As far back as 2004, American neo-Nazi leader David Duke characterized Russia as the "key to white survival." In more recent years, many other Western RWEs have also spoken approvingly of Russia. Such sentiments show Moscow that it can overcome its comparatively weaker military and economic position to undermine the Western order by exploiting existing pro-Russia RWE feelings in asymmetric ways that are less overt and require fewer resources.

  • In 2019, a leader of the neo-Nazi National Democratic Party of Germany publicly called on Russia to "challenge Western liberalism on its own territory" and said Moscow could be "rest assured" that it would find "committed and courageous allies" among the party's supporters in this quest.

Russia's varied backing for right-wing extremism gives it relatively low-cost and deniable ways to pursue revisionist goals that would otherwise require much larger strategic investments.

Russian security services, for example, have taken advantage of a network of martial arts clubs in Europe and the United States that teach the Russian "systema" combat style to recruit, often unwittingly, agents of influence to disseminate extremist narratives, according to various media investigations.

The Kremlin has also used the Night Wolves — a right-wing Russian motorcycle group with pro-regime, anti-Western sympathies and offshoots throughout Europe — to pursue its goals at arm's length and minimal cost. The group has trained with European RWE paramilitary groups, provided visible demonstrations of support for pro-Russia politicians and held festivals to propagate anti-liberal and -multicultural ideas.

Moscow will soon face greater pushback from Washington, with its backing of RWEs only adding to a long list of grievances held by the incoming administration of US President Joe Biden.

Compared with his predecessor, Biden will be far more likely to publicly call out Russian support for RWE forces, particularly those tied to violence. Biden is also more likely to place greater emphasis on supporting European allies, which could reduce Moscow's ability to exploit divisions among Western leaders.

In addition, the Biden administration may take direct aim at Russia via policy responses, such as travel bans and/or financial sanctions, which could deter and disrupt some malicious Russian behavior supportive of RWEs.

Nonetheless, the Kremlin will continue to be able to use asymmetric methods to exploit Western societal tensions in ways that promote RWE groups and individuals (and their narratives).

There will forever exist a pool of people and entities in the West who, wittingly or not, provide avenues for Moscow to exert its influence through low-cost intermediaries that offer plausible deniability.

Most immediately, the aftershocks of the COVID-19 pandemic — including profound economic dislocation, social isolation and distrust of elites — provide grievances that the Kremlin can leverage to disseminate right-wing narratives to subvert Western solidarity.

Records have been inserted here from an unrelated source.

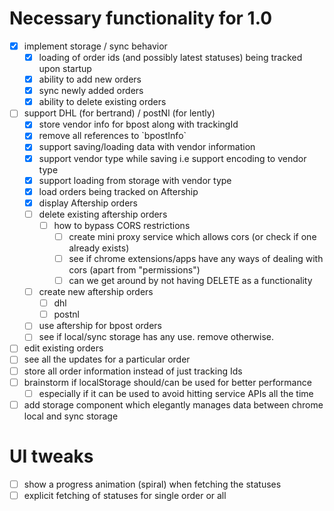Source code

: * Necessary functionality for 1.0
  - [X] implement storage / sync behavior
    - [X] loading of order ids (and possibly latest statuses) being tracked upon startup
    - [X] ability to add new orders
    - [X] sync newly added orders
    - [X] ability to delete existing orders
  - [-] support DHL (for bertrand) / postNl (for lently)
    - [X] store vendor info for bpost along with trackingId
    - [X] remove all references to `bpostInfo`
    - [X] support saving/loading data with vendor information
    - [X] support vendor type while saving i.e support encoding to vendor type
    - [X] support loading from storage with vendor type
    - [X] load orders being tracked on Aftership
    - [X] display Aftership orders
    - [ ] delete existing aftership orders
      - [ ] how to bypass CORS restrictions
        - [ ] create mini proxy service which allows cors (or check if one already exists)
        - [ ] see if chrome extensions/apps have any ways of dealing with cors (apart from "permissions")
        - [ ] can we get around by not having DELETE as a functionality
    - [ ] create new aftership orders
      - [ ] dhl
      - [ ] postnl
    - [ ] use aftership for bpost orders
    - [ ] see if local/sync storage has any use. remove otherwise.
  - [ ] edit existing orders
  - [ ] see all the updates for a particular order
  - [ ] store all order information instead of just tracking Ids
  - [ ] brainstorm if localStorage should/can be used for better performance
    - [ ] especially if it can be used to avoid hitting service APIs all the time
  - [ ] add storage component which elegantly manages data between chrome local and sync storage
* UI tweaks
  - [ ] show a progress animation (spiral) when fetching the statuses
  - [ ] explicit fetching of statuses for single order or all
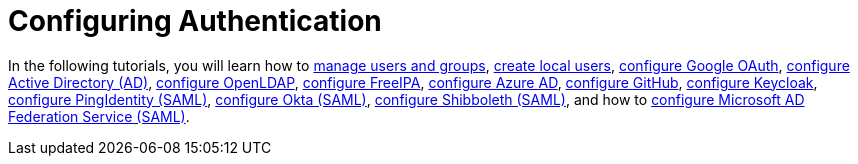 = Configuring Authentication

In the following tutorials, you will learn how to xref:manage-users-and-groups.adoc[manage users and groups], xref:create-local-users.adoc[create local users], xref:configure-google-oauth.adoc[configure Google OAuth], xref:configure-active-directory.adoc[configure Active Directory (AD)], xref:../../../../../reference-guides/configure-openldap/configure-openldap.adoc[configure OpenLDAP], xref:configure-freeipa.adoc[configure FreeIPA], xref:configure-azure-ad.adoc[configure Azure AD], xref:configure-github.adoc[configure GitHub], xref:configure-keycloak.adoc[configure Keycloak], xref:configure-pingidentity.adoc[configure PingIdentity (SAML)], xref:configure-okta-saml.adoc[configure Okta (SAML)], xref:../configure-shibboleth-saml/configure-shibboleth-saml.adoc[configure Shibboleth (SAML)], and how to xref:../configure-microsoft-ad-federation-service-saml/configure-microsoft-ad-federation-service-saml.adoc[configure Microsoft AD Federation Service (SAML)].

In the long-term, Russia will be also able to exploit persistent political, economic and social frictions — such as wedge issues like national identity, race and immigration — to promote various right-wing actors that sow discord in Western societies and offer space for Russia to insert its influence.

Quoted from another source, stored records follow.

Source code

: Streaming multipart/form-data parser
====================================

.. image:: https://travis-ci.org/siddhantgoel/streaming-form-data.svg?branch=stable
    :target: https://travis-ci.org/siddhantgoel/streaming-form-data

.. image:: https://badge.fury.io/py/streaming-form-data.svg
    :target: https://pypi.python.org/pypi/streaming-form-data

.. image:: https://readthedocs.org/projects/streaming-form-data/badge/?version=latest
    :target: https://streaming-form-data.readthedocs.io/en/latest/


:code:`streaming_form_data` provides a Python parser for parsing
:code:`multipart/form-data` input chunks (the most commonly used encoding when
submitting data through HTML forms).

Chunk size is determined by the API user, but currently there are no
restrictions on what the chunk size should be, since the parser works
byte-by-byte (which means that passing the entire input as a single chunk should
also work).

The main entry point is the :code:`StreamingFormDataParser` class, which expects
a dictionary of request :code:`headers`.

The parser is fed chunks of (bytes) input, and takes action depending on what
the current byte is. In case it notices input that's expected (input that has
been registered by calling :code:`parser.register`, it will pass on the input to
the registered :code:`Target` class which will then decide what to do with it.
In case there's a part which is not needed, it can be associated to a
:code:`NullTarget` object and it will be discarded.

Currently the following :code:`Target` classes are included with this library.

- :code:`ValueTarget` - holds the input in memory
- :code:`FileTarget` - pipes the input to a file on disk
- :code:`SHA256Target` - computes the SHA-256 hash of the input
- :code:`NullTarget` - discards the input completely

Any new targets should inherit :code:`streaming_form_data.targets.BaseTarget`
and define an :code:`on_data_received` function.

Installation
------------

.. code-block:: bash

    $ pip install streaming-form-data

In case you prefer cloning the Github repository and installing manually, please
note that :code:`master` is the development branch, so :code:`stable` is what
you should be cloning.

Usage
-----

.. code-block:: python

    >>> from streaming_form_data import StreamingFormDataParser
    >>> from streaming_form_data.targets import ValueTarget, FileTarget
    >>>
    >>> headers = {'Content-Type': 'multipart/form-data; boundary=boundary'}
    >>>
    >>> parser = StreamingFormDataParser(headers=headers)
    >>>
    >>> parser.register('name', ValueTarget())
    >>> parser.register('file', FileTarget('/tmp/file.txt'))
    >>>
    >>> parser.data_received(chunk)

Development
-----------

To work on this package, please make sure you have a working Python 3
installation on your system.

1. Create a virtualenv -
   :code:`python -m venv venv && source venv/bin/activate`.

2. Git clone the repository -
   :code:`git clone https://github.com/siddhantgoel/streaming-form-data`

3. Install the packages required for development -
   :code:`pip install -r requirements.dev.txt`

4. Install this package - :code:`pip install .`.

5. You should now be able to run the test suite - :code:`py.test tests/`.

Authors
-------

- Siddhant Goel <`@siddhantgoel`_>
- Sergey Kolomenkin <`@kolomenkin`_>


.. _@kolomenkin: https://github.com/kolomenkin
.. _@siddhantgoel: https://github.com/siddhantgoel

  • Last year, numerous security services and nongovernmental organizations reported that Moscow was using the COVID-19 pandemic to discredit Western governments' policies and performance, contrasting them with positive portrayals of Russia's response to the health crisis.
  • Earlier this month, the United States announced sanctions against seven Ukrainian individuals and companies that were allegedly part of a "Russian-linked foreign influence network" led by an "active Russian agent" to feed disinformation to U.S. citizens designed to influence the 2020 presidential election.
  • The violent siege of the US Capitol also demonstrates the extent of polarization that Russia can use to its advantage, including to build on existing online propaganda efforts to inflame domestic societal disputes.